Chinese sellers have recouped the market share they lost on Amazon over the past two years. It looked like they were abandoning Amazon for a while, but that has since turned out false.
The share of sales on the Amazon marketplace in the U.S. by Chinese sellers is at all-time highs. According to Marketplace Pulse research, the percentage of total seller feedback reviews volume by Chinese sellers is back to levels last seen in November 2020. Sellers receive customer feedback reviews for each order, amounting to millions of reviews each month (providing feedback is optional, and the percentage of customers who leave a seller review is 1–5%). While inherently rudimentary, this analysis method estimates the directionality of sales mix changes.
Chinese sellers continue to do well on Amazon because virtually all use Fulfillment by Amazon (FBA) to store and fulfill inventory (some American sellers ship from owned warehouses or other 3PLs). The seller’s business address is thus only relevant as the location the seller employs staff and pays most taxes. Consumers, by design, are oblivious to the whereabouts of sellers on Amazon.
American sellers have been gaining market share since November 2020. However, that stopped in March 2022. Since then, the trend reversed, and Chinese sellers quickly regained lost market share. American sellers still make up more than 50%, but they will likely soon dip below.

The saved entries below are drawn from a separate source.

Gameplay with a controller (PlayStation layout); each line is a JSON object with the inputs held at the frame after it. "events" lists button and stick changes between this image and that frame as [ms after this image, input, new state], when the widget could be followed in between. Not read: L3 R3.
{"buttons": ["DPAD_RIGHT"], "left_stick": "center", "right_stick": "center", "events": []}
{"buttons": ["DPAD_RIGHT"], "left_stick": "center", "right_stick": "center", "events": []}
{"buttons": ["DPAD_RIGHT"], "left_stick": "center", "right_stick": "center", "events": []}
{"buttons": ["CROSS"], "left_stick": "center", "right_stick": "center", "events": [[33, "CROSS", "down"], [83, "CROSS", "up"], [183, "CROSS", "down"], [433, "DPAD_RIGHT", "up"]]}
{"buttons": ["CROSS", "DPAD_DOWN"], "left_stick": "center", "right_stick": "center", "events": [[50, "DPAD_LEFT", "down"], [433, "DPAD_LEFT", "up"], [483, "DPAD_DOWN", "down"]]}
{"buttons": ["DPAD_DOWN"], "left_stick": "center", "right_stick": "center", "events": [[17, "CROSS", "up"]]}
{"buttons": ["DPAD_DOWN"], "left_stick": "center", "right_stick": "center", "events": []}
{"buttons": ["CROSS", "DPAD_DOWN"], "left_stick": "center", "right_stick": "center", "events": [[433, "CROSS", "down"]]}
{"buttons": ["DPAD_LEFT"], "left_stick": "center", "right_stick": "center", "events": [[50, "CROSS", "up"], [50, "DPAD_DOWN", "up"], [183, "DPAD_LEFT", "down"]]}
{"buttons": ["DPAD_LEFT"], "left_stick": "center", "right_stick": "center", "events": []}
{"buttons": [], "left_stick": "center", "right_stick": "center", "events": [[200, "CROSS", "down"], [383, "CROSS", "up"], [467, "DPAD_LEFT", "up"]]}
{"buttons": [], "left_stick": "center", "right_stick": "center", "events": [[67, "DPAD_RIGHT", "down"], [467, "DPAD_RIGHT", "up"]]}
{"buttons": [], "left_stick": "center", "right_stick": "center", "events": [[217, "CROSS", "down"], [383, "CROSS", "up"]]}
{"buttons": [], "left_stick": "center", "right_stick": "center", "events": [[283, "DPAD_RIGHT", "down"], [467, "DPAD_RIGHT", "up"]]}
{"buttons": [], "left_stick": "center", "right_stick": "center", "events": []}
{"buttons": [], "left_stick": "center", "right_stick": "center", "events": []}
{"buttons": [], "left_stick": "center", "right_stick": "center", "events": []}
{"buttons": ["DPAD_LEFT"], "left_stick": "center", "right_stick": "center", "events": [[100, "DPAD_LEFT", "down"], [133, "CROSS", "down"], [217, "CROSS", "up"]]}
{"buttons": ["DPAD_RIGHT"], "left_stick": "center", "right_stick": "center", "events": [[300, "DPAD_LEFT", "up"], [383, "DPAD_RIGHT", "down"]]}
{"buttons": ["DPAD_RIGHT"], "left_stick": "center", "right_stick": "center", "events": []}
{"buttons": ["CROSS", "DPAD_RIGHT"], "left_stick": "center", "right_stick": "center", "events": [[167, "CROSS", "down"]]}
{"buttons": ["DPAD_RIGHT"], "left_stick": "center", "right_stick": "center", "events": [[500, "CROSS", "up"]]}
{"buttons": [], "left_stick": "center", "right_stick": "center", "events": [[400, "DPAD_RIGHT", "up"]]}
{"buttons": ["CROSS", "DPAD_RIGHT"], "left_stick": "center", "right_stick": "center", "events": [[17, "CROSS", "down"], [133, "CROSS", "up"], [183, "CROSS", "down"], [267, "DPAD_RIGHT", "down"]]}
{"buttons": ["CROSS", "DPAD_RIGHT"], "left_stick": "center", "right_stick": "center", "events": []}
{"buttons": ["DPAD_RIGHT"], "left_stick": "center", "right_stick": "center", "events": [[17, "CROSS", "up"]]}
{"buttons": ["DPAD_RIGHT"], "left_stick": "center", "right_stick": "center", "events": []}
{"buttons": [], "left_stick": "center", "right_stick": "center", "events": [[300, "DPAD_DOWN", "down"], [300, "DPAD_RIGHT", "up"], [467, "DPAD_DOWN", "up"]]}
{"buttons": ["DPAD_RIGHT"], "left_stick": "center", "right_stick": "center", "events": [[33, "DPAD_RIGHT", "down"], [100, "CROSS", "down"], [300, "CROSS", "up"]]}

There is a growing sentiment in China that sellers should cut reliance on Amazon. “In the future, Chinese foreign trade enterprises should avoid reliance on Amazon,” wrote Hong Yong, Ministry of Commerce-linked Associate Research Fellow. Earlier this year, Hong Yong published an op-ed in the overseas edition of the People’s Daily titled “Defusing the Risk of “Chokehold” in China’s Cross-border E-commerce Channels.”
In reality, however, all sellers have been trying to diversify from relying on Amazon for most of their revenue. Amazon is still the largest marketplace in the U.S. and many other major markets. Few succeeded as alternatives are orders of magnitude smaller (Walmart, eBay) or require a fundamentally different business approach (DTC, Shopify). Thus all sellers inevitably rely on Amazon to some degree.
While Amazon’s mass suspension of hundreds of top Chinese sellers shocked the market, and new marketplaces like Shein and Temu appeared to offer a way out, Chinese sellers didn’t quit Amazon. “Made in China, Sold on Amazon” is still the norm.